On those days that the Sanctuary was particularly hot, I envied those blue eyed boys.
And then it all ended. Or did it begin? I had no idea. Perhaps our world had ended, and another world had begun. We all went out to the battleground, Bronze Saints, Gold Saints, Spectres, Judges… It became a great bloody mess. One golden silhouette fell, followed by many other shadows. What did I have to say about it, but all was a bloodbath after all. And then it was my turn to go to war.

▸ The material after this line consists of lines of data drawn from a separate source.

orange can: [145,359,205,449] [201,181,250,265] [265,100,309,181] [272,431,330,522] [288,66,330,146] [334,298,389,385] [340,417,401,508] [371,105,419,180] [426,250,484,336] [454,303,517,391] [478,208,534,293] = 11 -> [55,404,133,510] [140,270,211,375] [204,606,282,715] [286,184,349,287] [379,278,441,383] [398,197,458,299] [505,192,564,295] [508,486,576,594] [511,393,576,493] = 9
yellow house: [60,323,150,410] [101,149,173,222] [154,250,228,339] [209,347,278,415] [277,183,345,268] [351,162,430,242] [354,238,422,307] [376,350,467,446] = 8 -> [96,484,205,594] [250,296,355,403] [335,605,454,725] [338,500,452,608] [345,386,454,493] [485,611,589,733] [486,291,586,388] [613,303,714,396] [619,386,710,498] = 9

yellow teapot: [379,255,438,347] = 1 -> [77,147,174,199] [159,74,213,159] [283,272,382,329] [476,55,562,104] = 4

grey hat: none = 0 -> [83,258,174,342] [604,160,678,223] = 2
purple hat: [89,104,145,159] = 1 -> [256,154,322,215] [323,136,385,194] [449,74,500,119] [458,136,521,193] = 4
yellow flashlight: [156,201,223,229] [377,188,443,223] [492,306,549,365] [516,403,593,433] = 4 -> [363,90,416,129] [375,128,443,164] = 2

The world indeed did terminate, for me at least.
Perhaps they never believed, but spirits were spirits after all. Then I thought the world had just begun, because those blue eyed boys were still standing tall with wind through their capes and eyes for the heavens. The late light of the day washed over their sun kissed skin and suddenly I caught their blue gazes.
Somewhere, sometime later, I thought I heard someone said the blue eyed boys were going to their death. Together.
Ah, foolish young boys.
I heard one of them died protecting the other. And then the protected died protecting something else. They died warriors' death.
I shed one tear for one, and another for the other.
And then I heard when they died, their blue, blue eyes were fixed at the sky. Eyes only for each other, huh? I wanted to smile for them, those blue eyed boys.